The machine could identify an opportunity where you may need to have a conversation with the customer. For example, to tailor an APR due to a change in their circumstances, offer more suitable products, or identify pre-delinquency.
Perhaps even more excitingly, the engine is picking up on deeper trends in lender data that point to potential inefficiencies in today’s affordability calculations. They suggest an unnecessarily high rate of lender referrals and declines due to low confidence in the data, rather than the customer being a higher risk. The implication here is that automation can significantly reduce the cost of manual referrals and ensure data is being used to drive decisions.
The regulators’ stance on automation
In their Consultation Paper CP17/27 on Assessing Creditworthiness in Consumer Credit, published in July 2017, the FCA allows for flexibility, stating: “We do not want to discourage the use and development of automated systems that may provide more reliable results than asking the customer for large amounts of information […] At the same time, our proposed rules are non-prescriptive about the processes which firms may adopt.”
Many of the benefits of automation and advanced analytics align closely with the FCA’s objectives. It can be used to help protect against financial distress by picking up on early warning signs, or identifying spending patterns that are associated with certain types of vulnerability. It would add more sophisticated insight into what is genuinely affordable for each individual customer, and would bring more consistency to the way affordability is assessed. It would also improve competitiveness by opening up the market to new entrants, such as FinTechs, who are already using new technology to create better customer experiences.
Understandably, there is some nervousness around the role of analytics in use cases such as affordability. We appreciate some lenders may continue with traditional models; bureau-based assessments, and some will combine both bureau and open banking. A combination of both will likely bring a much more granular level of detail that helps in making decision, particularly for marginal decisions or consumers with complex financial lives.
Digitising traditional process
Machine learning enables bank transactions to be categorised and aggregated to offer a single view of an individual’s spending traits and patterns.
By merging credit information with statement information, we can provide fresh insight on a customer’s capacity to afford financial products and services in an affordable way. Categorisation of a person’s financial circumstances, such as combining income and expenditure with savings and pension and investment information, will provide a much more holistic approach to finance.

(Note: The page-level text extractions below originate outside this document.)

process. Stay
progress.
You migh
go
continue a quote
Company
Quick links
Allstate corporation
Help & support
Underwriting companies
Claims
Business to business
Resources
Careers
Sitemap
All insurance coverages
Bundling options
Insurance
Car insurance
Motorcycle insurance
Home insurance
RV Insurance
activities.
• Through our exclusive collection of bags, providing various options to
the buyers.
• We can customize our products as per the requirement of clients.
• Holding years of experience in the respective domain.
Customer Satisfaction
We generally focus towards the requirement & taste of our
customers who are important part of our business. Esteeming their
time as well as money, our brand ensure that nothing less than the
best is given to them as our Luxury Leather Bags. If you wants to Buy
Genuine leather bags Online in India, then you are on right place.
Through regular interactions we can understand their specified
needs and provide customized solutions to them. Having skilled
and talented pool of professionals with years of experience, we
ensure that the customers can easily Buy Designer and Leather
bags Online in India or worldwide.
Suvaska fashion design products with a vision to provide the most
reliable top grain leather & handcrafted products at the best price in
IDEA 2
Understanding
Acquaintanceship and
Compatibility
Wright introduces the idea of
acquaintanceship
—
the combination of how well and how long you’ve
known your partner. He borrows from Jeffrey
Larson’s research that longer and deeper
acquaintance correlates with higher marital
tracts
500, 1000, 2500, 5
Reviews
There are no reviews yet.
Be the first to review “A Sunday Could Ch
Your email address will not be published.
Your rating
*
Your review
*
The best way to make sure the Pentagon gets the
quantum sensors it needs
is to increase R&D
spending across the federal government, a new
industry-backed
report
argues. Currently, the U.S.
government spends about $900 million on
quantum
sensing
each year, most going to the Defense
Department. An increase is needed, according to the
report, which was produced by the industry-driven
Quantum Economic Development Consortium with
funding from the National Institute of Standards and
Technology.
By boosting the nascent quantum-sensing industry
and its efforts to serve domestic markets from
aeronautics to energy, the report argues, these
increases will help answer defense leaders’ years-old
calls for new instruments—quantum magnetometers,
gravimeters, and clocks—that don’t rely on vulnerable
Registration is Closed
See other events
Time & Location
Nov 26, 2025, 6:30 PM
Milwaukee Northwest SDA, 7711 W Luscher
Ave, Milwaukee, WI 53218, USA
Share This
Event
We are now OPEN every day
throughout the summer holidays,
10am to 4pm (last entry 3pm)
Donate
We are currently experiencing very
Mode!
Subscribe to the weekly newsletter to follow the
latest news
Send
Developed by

Information sharing has the power to revolutionise current practice. In the future, lenders will be able to run an affordability test across their whole portfolio to give an early indication of financial distress. Processes which are currently manual, such as a bank statement check for a mortgage application, can now be automated or put online to reduce errors and cost.
We believe machine learning has huge benefits to the integration of open data into financial assessments. But broader than that, we believe advanced analytics such as this is the future of lending.
Miles Cheetham, Head of Customer Insight at the Open Banking Implementation Entity (OBIE), says that: “Above all, we’re looking for better outcomes for the customer. We’re making sure banking is fit for purpose in a 21st century digital world, underpinning our digital economy and leading to greater growth.” Let’s make sure our technology is fit for that world too.